Religiously Smart Atheists, Jews, and Mormons. Not!

I know it has been a while since I have posted, but it has been summer vacation and took a writing break. Not sure how often this blog will be updated with my thoughts and ideas. A subject came up that I wanted to comment about.

The Pew Forum on Religion & Public Life had a survey where Atheists, Jews, and Mormons scored higher than other groups. The conclusion has been that Atheists are smarter than all the groups because they answered more questions than the others. At least that is how blogs and mainstream news has reported the issue. Even some Mormons have congratulated themselves for knowing so much compared to those nasty Evangelical Christians.

However, when you really get down to the numbers all of this turns out to be much ado about very little. First, the survey only had 32 multiple choice questions. Pop quizzes usually have more than that in any given college classroom. Lets actually look at the results.

Average number of questions answered correctly out of 32:

Atheist/agnostic: 20.9
Jewish: 20.5
Mormon: 20.3
White Evangelical Protestant: 17.6
White Catholic: 16.0
White mainline Protestant: 15.8
No particular belief: 15.2
Black Protestant: 13.4
Hispanic Catholic: 11.6

Basically, there is not much of a difference between them overall.

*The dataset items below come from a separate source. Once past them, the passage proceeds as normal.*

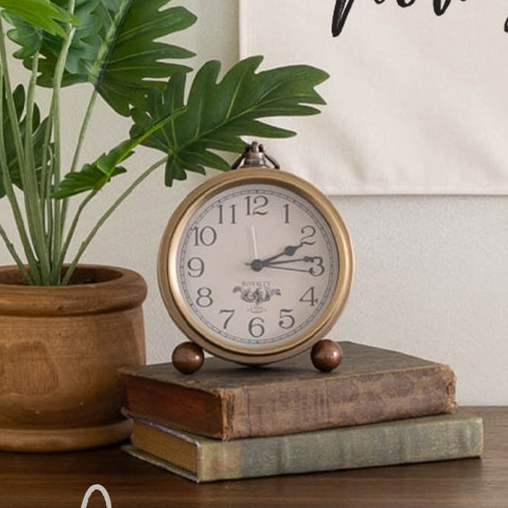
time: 2:14
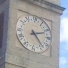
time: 2:23
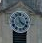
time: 11:21
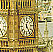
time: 12:24
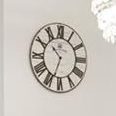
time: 10:33
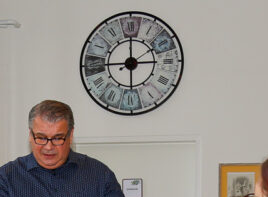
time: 2:59
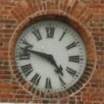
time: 4:47
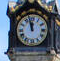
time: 11:57
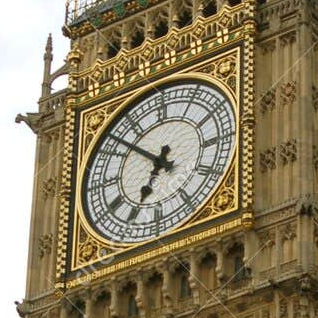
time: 6:52
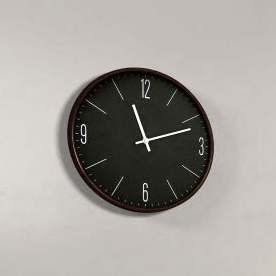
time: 11:11
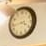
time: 3:43
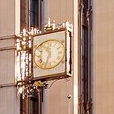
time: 11:33
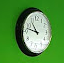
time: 10:47
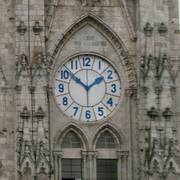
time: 1:51
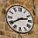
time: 2:39
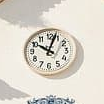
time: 10:02
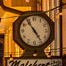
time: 4:54
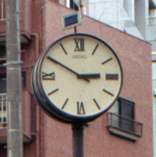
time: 2:49
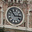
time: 2:53
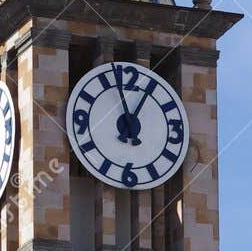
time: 12:57
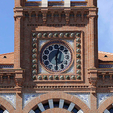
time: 6:03
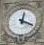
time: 12:18
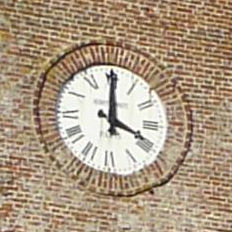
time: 4:00
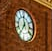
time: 11:35
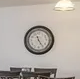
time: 11:24
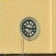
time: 2:46
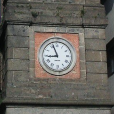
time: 8:56
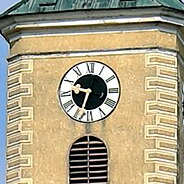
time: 9:33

That means 20.9 out of 32 (65%) and 11.6 out of 32 (36%) was the spread. Talk about trumpeting smarts when colleges (at least before the era of grade inflation) would have flunked every one of them. I’ll admit a D can be passing and an F is flunking no matter how you look at it. None of them are near an A for bragging rights. It is true that reports do mention the poor performance by all, but then go right ahead and treat the top scores as unexpected brilliance. They are mostly shocked by the top standing of Atheists who are only ahead of Jews by .4 percent. Mormons are ahead of the 4th highest group by a mere 3.3 percent when the spread starts to become relatively significant. The sample size, unless you are enamored by statistical numbers, isn't very great. It consisted of 3,412 respondents. With the number of people in the United States, I would think that at least 10,000 respondents would be needed for trustworthy analysis rather than a quick water cooler discussion.

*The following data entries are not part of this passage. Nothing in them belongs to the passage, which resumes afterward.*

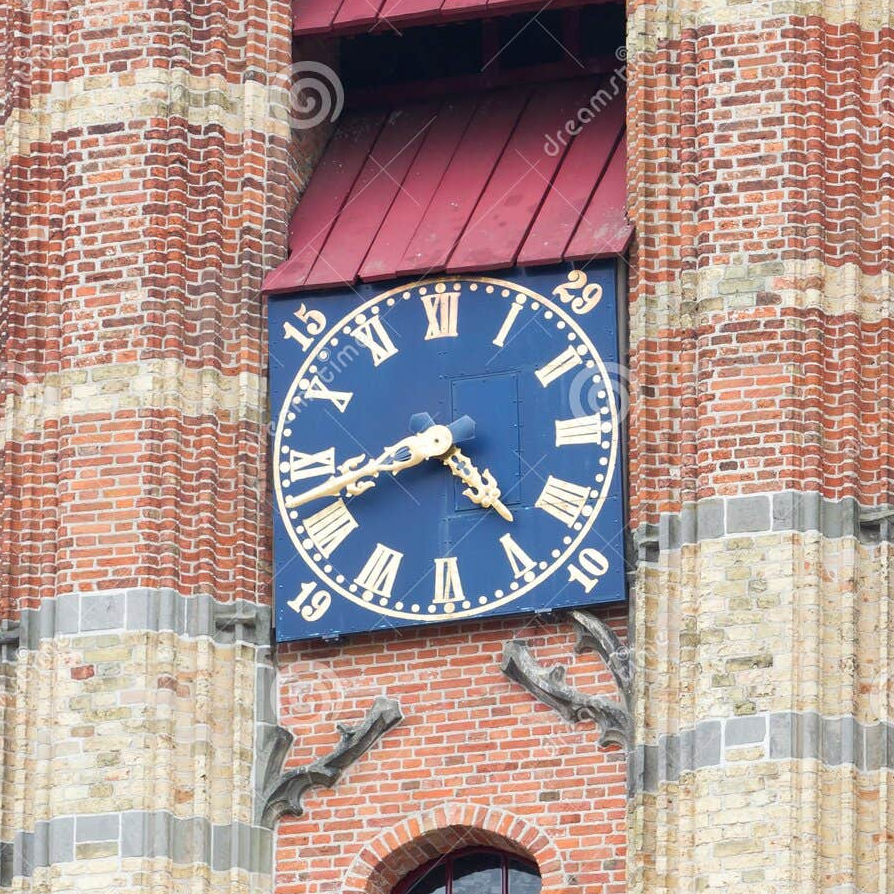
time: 4:42
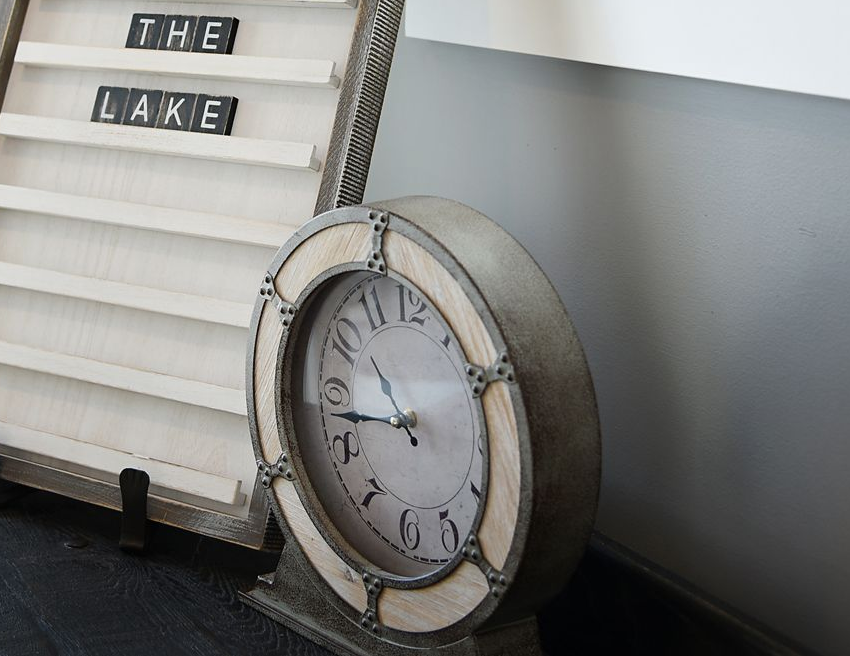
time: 10:43
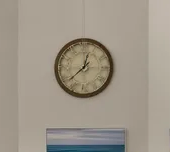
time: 12:38
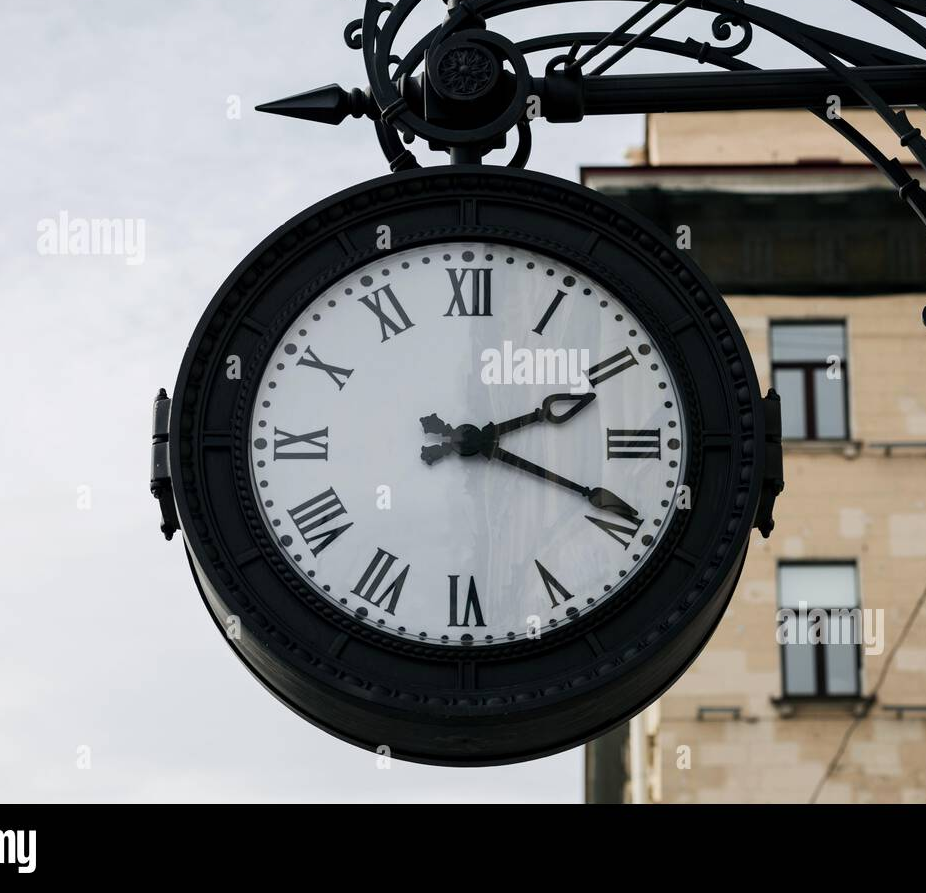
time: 2:18
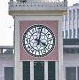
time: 4:02
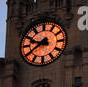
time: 9:39
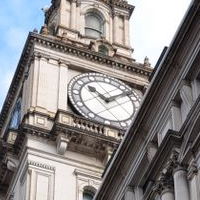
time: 10:07
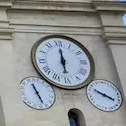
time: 6:00
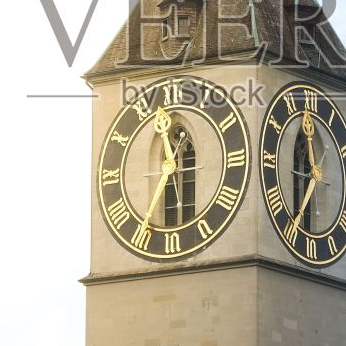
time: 11:35
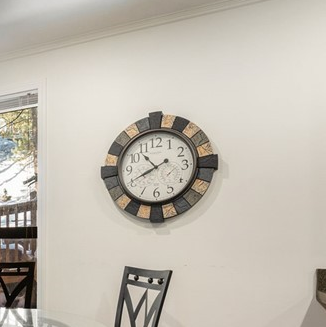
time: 10:41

What accounts for the low scores? My own experience is the secularization of culture and purging religious discourse in the public square (not just politics) except between contending extremist ideology. Positive interfaith dialogue tends to be universal brotherhood with no serious discussion of theological or historical differences. Then again, I don't think the scores would be much higher during any part of American history except for questions about individual's own religious community.